While some brands, like Stacy’s, have chosen to avoid tackling these issues head on and simply develop their equities in specific locations of the store where branded incumbents do not dominate merchandising decisions at all (e.g., deli and bakery) we see more and more emerging premium brands tackling the old problems of natural products distribution head on.
For example, we believe we are seeing the beginning of the end of the ‘natural’ section model pioneered by Hain Celestial, Kroger, UNFI and others in the conventional channel context. And, if the trend continues, it will put CPG incumbents under direct tests of pricing power and loyalty they have faced only with specific key customers. Retailers like Mariano’s, Target, Safeway and even Walmart are putting emerging premium brands right next to legacy incumbents or in the same aisle. And often, we find that velocities tend to increase when brands can be sold in mainstream aisle sets, though not if price premiums are extravagant, given the category’s real-world usage occasion.

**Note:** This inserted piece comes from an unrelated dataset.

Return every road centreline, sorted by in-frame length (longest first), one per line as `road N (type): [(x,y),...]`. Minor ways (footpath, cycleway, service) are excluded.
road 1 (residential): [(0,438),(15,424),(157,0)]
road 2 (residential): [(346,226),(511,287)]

Annie’s has been the most successful in this strategy, as its officials have noted in recent investor presentations. Its macaroni and cheese business has responded well to mainstream merchandising placement next to Kraft.
Late July is one of the newer revolutionaries in new premium go-to-market strategies, though, in the difficult bagged salty snack space. Their recently announced alliance with Snyder’s-Lance is allowing them DSD distribution inside natural product sets and inside integrated sets where those are utilized. The ability to control the shelf better than warehouse competitors creates huge advantages for any brand, but introducing this power to smaller premium companies is quite new and could significantly enhance their growth curves. Why?
Early-stage premium brands can sometimes have very unstable week-to-week sales and velocities that exacerbate the impact of out of stocks during crucial early years of rapid growth.
Late July’s alliance with Snyder's-Lance is simply one example of how emerging, early-stage premium brands are innovating creative alliances with established larger companies, to accelerate growth through sophisticated distribution.
We believe that demand will accelerate for premium food experiences as more and more are able to create these alliances. For CPG companies, it is far better to be architecting these alliances yourself on your own terms than to have someone like Chobani do it independently (as they did) and completely out of your control.